_REQUIRED ACTION_
Copy out each line featuring the string "адрес" from the entries beneath.

_DATA SUPPLIED_
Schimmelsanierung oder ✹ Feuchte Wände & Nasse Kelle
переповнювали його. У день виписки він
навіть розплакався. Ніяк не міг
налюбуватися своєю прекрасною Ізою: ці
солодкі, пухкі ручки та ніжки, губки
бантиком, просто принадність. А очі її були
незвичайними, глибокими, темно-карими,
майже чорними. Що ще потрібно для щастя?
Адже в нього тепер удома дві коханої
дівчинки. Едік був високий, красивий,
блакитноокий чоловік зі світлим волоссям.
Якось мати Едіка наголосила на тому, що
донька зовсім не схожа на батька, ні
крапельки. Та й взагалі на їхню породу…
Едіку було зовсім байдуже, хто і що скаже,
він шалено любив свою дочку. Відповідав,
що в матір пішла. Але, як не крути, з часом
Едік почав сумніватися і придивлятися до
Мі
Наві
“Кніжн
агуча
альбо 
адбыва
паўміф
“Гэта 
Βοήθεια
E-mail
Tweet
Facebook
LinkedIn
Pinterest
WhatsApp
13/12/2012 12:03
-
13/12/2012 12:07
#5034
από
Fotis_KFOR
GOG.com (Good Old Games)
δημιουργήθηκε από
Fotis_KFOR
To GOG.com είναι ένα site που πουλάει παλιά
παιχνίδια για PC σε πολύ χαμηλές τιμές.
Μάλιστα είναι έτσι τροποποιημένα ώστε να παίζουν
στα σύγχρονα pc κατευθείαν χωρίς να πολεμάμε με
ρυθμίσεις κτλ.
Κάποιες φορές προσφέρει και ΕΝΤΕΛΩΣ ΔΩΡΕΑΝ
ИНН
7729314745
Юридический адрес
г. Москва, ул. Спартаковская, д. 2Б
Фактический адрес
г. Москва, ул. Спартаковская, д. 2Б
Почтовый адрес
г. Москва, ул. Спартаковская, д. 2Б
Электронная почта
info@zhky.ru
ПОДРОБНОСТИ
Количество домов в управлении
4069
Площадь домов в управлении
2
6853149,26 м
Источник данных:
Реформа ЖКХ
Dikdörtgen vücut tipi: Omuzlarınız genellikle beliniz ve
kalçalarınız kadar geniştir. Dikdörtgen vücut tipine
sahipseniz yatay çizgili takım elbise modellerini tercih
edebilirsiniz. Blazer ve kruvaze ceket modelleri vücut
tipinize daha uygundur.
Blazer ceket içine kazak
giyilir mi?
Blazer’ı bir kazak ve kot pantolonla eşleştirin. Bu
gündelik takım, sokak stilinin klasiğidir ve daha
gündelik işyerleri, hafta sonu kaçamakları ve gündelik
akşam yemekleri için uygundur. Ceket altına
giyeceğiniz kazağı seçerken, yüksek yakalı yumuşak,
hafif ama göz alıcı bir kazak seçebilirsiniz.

_ANSWER TO THIS TASK_
Юридический адрес
Фактический адрес
Почтовый адрес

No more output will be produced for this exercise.